- [Selected passage]:
With his professorial patience and softness towards his colleagues, Prime Minister Manmohan Singh may actually be transmitting a perception of weakness
In a disarming and seemingly innocuous tone, the prime minister of the world’s largest democracy tried to achieve the impossible in his chat with editors on February 16, in the middle of the worst crisis of confidence that his government has faced in its second term. He both accepted and denied responsibility for corruption in his government in that one sentence, adding fuel to an already raging fire.
In less than two years the Congress Party-led United Progressive Alliance (UPA), which beat expectations to return to power in 2009 with an enhanced mandate, appears to have totally lost its way. So disoriented has been the government that it could not even muster a proper defence as scam after scam rocked the country.
It was not even as if UPA II is all about swindling and little else. It is just that this government’s success stories in the making — such as the national unique identity project Aadhar, women’s reservation and performance monitoring system for the bureaucracy — have all gone unnoticed in the din created by the wave of scams. In the year-end performance rankings, more than two-thirds of the departments are said to be doing well. The economy is still growing fast, perhaps an island of excellence in an otherwise growth-starved world. But the double whammy of a runaway inflation and news of irregularities in a growing list of departments have cemented the perception of a dysfunctional government in the minds of the people.

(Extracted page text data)
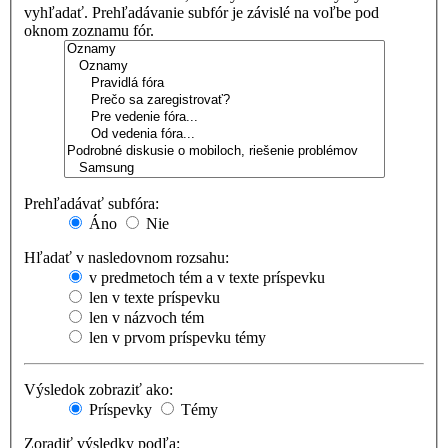
vyhľadať. Prehľadávanie subfór je závislé na voľbe pod
oknom zoznamu fór.
Prehľadávať subfóra:
Áno
Nie
Hľadať v nasledovnom rozsahu:
v predmetoch tém a v texte príspevku
len v texte príspevku
len v názvoch tém
len v prvom príspevku témy
Výsledok zobraziť ako:
Príspevky
Témy
Zoradiť výsledky podľa:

- [Task requirements]:
- a) In the commentary on the UPA government, on what date did the prime minister hold his chat with editors?
- b) Translate this sentence from the commentary on the UPA government into Spanish: "The economy is still growing fast, perhaps an island of excellence in an otherwise growth-starved world."
- c) List every success story in the making that the commentary on the UPA government names.

- [Results of the exercise]:
- a) February 16

- b) La economía sigue creciendo rápidamente, quizá una isla de excelencia en un mundo por lo demás falto de crecimiento.

- c)
- The national unique identity project Aadhar
- Women's reservation
- Performance monitoring system for the bureaucracy